TASK STATEMENT >> Among the lines below, keep only those from the one containing "- Limit the" through the one containing "The engine includes", and reproduce them exactly.

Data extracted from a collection
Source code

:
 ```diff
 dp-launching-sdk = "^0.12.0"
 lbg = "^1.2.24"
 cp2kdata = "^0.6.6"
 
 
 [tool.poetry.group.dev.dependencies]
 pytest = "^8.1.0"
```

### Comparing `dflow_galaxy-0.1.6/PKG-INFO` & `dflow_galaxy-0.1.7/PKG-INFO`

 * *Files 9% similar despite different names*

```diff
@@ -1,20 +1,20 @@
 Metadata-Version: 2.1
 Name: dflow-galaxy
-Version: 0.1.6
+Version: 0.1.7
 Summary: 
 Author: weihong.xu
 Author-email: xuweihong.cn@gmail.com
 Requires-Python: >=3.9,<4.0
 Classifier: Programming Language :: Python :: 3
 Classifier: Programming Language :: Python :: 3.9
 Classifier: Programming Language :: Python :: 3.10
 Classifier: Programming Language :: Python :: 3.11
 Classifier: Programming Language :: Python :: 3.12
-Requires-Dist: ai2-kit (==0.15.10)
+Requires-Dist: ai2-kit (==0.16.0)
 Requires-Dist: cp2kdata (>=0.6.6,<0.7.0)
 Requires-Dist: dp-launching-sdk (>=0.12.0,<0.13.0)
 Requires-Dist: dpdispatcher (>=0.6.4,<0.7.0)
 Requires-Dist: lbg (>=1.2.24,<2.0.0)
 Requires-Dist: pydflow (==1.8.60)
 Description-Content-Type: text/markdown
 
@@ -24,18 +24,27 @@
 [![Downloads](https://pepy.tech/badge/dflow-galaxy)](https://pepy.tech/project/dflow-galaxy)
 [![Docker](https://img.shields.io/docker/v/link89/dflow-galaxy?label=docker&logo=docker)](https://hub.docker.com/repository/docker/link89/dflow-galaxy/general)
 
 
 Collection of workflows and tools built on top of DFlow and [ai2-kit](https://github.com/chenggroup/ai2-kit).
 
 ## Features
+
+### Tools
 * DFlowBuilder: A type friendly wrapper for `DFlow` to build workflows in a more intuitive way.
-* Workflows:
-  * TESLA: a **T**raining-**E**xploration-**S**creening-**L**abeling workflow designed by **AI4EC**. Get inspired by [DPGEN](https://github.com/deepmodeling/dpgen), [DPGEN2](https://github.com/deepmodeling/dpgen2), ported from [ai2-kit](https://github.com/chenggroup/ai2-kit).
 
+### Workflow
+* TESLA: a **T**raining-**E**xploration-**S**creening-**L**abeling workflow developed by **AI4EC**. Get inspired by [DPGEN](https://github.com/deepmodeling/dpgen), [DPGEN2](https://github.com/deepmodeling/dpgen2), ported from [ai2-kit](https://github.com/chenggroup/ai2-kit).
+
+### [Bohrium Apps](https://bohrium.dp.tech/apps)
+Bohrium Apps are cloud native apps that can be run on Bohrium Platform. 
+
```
...
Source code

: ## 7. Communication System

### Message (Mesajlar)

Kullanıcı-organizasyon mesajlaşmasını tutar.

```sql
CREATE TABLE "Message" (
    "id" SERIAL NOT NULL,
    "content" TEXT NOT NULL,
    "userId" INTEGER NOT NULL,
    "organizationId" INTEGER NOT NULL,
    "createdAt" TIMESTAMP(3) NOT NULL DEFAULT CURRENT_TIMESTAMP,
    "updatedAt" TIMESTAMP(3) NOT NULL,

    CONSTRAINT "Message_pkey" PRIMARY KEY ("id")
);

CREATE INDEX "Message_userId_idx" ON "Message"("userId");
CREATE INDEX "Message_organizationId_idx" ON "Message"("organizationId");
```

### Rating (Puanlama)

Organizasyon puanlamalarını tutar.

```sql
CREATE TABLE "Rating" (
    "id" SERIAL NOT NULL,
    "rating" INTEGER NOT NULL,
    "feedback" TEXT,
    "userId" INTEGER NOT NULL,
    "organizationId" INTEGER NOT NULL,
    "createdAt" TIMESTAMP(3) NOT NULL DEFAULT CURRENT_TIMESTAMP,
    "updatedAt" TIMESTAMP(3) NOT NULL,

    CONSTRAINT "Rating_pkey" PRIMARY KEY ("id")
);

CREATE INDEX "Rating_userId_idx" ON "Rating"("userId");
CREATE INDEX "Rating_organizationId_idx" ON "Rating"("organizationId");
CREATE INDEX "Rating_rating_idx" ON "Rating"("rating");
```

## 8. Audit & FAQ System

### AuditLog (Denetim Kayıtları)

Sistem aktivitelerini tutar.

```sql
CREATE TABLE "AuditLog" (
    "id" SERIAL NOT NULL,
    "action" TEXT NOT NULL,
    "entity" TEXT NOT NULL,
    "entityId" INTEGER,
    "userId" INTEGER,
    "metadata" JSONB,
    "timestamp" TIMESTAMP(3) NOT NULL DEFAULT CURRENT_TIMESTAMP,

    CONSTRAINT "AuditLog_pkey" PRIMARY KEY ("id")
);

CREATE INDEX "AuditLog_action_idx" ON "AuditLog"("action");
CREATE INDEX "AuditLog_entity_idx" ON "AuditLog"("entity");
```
* * *
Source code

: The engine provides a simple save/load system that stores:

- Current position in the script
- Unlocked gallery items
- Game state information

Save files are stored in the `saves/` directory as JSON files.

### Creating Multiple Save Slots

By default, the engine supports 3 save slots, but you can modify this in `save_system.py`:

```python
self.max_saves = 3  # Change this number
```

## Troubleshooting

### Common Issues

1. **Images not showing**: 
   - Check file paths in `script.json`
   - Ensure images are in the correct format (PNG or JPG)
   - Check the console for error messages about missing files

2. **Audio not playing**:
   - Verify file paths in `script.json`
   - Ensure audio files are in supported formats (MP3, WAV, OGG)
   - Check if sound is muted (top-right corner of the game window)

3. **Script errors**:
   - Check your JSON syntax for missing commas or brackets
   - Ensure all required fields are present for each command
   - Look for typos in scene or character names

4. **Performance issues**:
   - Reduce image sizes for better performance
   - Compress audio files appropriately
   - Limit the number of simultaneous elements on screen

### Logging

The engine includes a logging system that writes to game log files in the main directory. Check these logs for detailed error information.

COMPLETED EXERCISE >>
   - Limit the number of simultaneous elements on screen

### Logging

The engine includes a logging system that writes to game log files in the main directory. Check these logs for detailed error information.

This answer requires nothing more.